*** INFORMATION SUPPLIED ***

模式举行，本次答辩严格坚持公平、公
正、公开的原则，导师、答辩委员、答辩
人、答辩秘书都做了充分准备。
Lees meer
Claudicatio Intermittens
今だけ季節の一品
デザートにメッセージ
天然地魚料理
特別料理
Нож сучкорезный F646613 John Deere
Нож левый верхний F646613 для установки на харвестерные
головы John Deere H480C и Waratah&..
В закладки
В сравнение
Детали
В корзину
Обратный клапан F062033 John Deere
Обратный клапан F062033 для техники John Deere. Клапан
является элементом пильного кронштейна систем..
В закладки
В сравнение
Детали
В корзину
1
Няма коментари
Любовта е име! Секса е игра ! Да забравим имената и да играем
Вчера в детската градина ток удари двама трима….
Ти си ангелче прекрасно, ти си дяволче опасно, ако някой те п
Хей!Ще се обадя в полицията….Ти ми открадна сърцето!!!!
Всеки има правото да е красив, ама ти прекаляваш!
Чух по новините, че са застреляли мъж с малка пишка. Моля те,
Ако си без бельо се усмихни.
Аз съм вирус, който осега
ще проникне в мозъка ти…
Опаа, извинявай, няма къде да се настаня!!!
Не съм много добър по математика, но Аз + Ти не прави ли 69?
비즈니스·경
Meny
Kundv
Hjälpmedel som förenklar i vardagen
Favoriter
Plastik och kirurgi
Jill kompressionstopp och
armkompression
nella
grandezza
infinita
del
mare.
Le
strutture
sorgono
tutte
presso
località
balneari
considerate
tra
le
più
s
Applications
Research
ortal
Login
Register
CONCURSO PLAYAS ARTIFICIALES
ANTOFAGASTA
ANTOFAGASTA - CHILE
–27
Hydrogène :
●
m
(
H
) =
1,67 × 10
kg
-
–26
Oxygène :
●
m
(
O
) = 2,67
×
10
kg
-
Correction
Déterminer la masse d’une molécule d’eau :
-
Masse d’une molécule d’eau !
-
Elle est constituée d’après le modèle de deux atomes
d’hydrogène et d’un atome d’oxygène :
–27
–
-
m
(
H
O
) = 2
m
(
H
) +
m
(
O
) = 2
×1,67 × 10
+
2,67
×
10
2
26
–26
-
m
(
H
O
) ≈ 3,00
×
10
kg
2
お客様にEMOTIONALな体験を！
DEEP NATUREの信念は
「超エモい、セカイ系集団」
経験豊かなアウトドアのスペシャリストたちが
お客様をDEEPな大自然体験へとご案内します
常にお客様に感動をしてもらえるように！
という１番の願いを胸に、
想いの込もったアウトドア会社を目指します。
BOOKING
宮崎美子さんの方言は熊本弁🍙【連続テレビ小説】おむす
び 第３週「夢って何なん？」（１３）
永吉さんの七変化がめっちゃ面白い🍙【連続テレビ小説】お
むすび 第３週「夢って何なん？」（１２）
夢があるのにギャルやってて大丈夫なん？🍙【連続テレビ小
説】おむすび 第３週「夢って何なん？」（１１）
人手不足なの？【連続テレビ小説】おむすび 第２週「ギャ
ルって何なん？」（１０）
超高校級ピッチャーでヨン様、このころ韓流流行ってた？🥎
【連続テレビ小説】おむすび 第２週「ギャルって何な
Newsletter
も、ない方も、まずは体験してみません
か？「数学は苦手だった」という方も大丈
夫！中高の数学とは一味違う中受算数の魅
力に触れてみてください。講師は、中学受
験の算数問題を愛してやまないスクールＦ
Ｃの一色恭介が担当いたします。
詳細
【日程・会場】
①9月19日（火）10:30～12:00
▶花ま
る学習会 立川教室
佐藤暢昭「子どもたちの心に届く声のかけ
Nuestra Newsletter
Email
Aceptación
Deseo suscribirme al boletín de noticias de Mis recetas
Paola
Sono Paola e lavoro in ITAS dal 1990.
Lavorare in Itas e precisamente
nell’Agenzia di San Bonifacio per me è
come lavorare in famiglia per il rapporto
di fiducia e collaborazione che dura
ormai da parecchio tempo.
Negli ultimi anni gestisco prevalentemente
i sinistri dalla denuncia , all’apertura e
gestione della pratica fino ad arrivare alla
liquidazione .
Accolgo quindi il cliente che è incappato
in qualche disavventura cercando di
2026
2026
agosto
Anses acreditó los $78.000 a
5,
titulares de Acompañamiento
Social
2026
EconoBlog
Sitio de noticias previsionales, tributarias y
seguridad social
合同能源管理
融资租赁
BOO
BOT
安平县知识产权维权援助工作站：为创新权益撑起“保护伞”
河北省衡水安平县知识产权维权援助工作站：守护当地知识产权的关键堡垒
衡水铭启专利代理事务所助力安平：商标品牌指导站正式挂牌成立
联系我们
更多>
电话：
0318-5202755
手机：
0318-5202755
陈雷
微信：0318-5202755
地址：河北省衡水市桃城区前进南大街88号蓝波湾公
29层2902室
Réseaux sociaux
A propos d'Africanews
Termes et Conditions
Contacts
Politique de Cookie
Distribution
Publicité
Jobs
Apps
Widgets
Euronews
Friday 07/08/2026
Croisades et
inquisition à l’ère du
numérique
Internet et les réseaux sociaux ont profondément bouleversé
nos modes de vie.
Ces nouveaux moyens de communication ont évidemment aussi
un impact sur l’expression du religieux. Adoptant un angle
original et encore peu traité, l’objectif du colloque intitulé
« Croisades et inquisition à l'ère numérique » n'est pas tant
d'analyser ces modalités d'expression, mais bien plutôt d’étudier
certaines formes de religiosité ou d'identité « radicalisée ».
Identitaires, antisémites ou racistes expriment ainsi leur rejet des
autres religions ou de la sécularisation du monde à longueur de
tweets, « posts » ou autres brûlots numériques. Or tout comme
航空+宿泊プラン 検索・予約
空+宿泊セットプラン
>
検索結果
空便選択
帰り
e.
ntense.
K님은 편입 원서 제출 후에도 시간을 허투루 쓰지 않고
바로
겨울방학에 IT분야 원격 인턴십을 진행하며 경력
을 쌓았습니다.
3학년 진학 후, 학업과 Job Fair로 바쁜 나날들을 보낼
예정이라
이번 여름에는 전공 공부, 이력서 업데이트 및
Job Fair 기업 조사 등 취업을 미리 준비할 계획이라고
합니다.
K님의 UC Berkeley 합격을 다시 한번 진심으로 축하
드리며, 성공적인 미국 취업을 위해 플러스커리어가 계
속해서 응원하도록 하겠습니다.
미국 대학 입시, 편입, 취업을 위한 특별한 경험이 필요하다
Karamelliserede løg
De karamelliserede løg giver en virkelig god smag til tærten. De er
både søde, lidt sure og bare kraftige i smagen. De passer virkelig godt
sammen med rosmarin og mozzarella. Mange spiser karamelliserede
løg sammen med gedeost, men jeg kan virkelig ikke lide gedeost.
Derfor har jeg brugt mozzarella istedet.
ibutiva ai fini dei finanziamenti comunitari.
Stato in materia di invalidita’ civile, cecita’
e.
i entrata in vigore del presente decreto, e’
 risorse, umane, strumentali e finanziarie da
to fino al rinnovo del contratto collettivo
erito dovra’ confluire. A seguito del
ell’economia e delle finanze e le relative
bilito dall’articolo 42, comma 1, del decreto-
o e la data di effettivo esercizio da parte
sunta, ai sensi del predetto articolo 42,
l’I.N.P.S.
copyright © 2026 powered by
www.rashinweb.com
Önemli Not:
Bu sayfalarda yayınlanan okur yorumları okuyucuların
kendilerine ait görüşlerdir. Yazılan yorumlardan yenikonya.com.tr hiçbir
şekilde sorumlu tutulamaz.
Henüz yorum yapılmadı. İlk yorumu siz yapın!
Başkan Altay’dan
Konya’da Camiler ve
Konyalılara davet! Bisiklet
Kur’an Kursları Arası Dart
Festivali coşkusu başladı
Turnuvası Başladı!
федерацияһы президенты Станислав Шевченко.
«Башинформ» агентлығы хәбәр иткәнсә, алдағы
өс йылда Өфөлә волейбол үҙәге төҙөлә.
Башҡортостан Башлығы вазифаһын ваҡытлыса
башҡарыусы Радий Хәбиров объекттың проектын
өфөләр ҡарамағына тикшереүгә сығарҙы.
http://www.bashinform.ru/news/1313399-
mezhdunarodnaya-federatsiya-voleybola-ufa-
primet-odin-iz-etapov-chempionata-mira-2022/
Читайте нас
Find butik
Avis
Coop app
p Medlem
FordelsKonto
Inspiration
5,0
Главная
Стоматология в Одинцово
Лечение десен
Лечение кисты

***

* _ABOUT THIS TASK_
All that is needed is the opening run of the data, given again exactly: please include every line from the first through the line with "Обратный клапан F062033 для", both ends kept.

* _RESPONSE TO THE TASK_
模式举行，本次答辩严格坚持公平、公
正、公开的原则，导师、答辩委员、答辩
人、答辩秘书都做了充分准备。
Lees meer
Claudicatio Intermittens
今だけ季節の一品
デザートにメッセージ
天然地魚料理
特別料理
Нож сучкорезный F646613 John Deere
Нож левый верхний F646613 для установки на харвестерные
головы John Deere H480C и Waratah&..
В закладки
В сравнение
Детали
В корзину
Обратный клапан F062033 John Deere
Обратный клапан F062033 для техники John Deere. Клапан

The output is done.